Être regardé par ce que nous regardons : c’est le principe même de l’altérité. Cette idée m’a beaucoup intéressée lors de mes recherches de maîtrise. Maintenant que je me penche sur les phénomènes artistiques issus des technologies du virtuel, un autre aspect me semble d'autant plus saillant : l’idée de regarder quelqu’un qui se regarde. N’est-ce pas ce que nous faisons lorsque nous regardons les pages Myspace, Facebook… lorsque nous rencontrons les avatars de Second Life, parlons via Skype ou lisons les blogs et les articles universitaires de nos collègues (ce dernier était pour me défouler) ? Mais le temps différé ne permet pas l’expérience pleine de ce dont je parle ici. Le temps réel permet, lui, de l'appréhender. Cette expérience est celle de regarder quelqu’un en train de se regarder.
Cette idée m’est peut-être apparue soudainement saillante parce que les demoiselles américaines se regardent beaucoup dans les grands miroirs des salles de bain de l’université. Je ne veux pas faire une phénoménologie des toilettes des filles, mais vraiment, c’est dans l’expérience quotidienne plutôt que dans les cours que me viennent mes plus intéressantes idées théoriques. Évidemment, je ne prétends pas à l’universalité de cet intérêt soudain.

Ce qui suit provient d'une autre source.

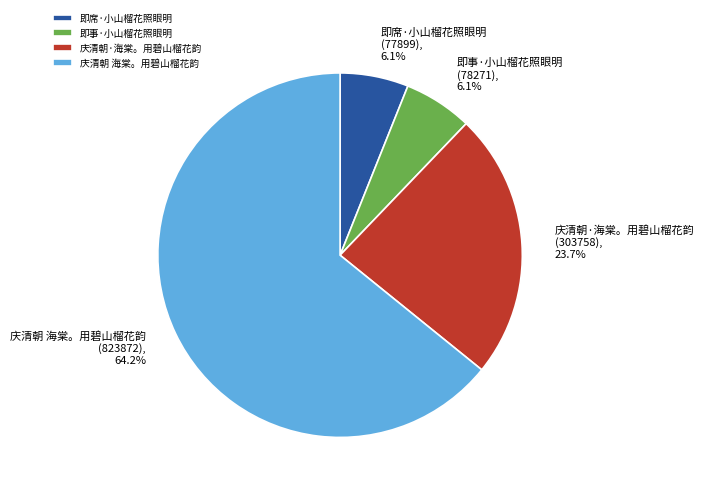

What portion of the pie excludes 庆清朝·海棠。用碧山榴花韵?

76.3%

Il y a tout un système de miroirs dans les toilettes des filles. Il y en a de toutes les formes et dans différents endroits de la salle de bain. Lorsque les filles se regardent dans le miroir, j’ai beau passer dans l’image virtuelle du miroir, je n’en fais pas partie. Si j’en fais partie, c’est en tant que personne qui regarde quelqu’un se regarder (dans l’espace tangible) ou encore, si je me regarde moi-même, je crée un autre petit espace tout aussi autonome. On ne peut diriger son intention sur nous-mêmes et quelqu’un d’autre en même temps (la psychopop du narcissique le savait déjà !).
J’ai l’impression que de voir quelqu’un se regarder nous en dit plus long sur la personne que de la regarder agir. Lorsque quelqu’un s’ajuste à son reflet, il révèle, selon moi, une parcelle, petite mais très dense, de son intimité. Écho en savait beaucoup plus sur Narcisse que lui-même ne pouvait le réaliser ! Ce dialogue, entre deux images puisque nous sommes images pour nous-mêmes avant de nous regarder dans le miroir, est incontrôlable en temps réel. Je suis moi-même un peu gênée à l’idée que quelqu’un me regarde lorsque je me regarde dans le miroir. Je dois faire abstraction du monde tangible pour arriver à me voir et cela est beaucoup plus facile lorsque je suis seule. Sinon, je ne me vois pas. Je vois une forme humaine, mais ce n’est pas moi. Se voir est un phénomène immersif. Il n’y a pas de superficialité dans le fait de se voir, ce n’est jamais qu’au niveau formel que l’on peut regarder son visage.
J’ai déjà surpris plusieurs personnes se regarder dans le miroir : soit elles ne me voient pas, soit elles sursautent et cessent de se regarder tout en jetant des coup d’œil rapides, et probablement insatisfaisants, à leur image. Par le miroir, nous habitons une « fiction » paradoxalement plus vraie (dans l’expérience) que tout le reste. Quand je vois quelqu’un se regarder dans le miroir, même si cette personne refait son maquillage pour mieux se camoufler, j’expérimente une présence. Je ne sais pas trop ce que ça veut dire. C’est peut-être juste une logique mathématique qui n'est absolument pas intuitive. Après tout, Husserl était logicien : deux moins égalent un plus, deux image égalent l’absence d’image ou encore deux effets de présence égalent de la présence. Qu’est-ce que l’absence d’image ? L'image n'est-elle pas déjà une absence ? Narcisse qui se regarde disparaît au fond du lac et il ne reste qu’Écho condamnée à répéter les mots de Narcisse. L'écho est cette chose étrange qui émerge lorsque je regarde quelqu'un se regarder...
La présence est l’écho infini de la mort d’une image.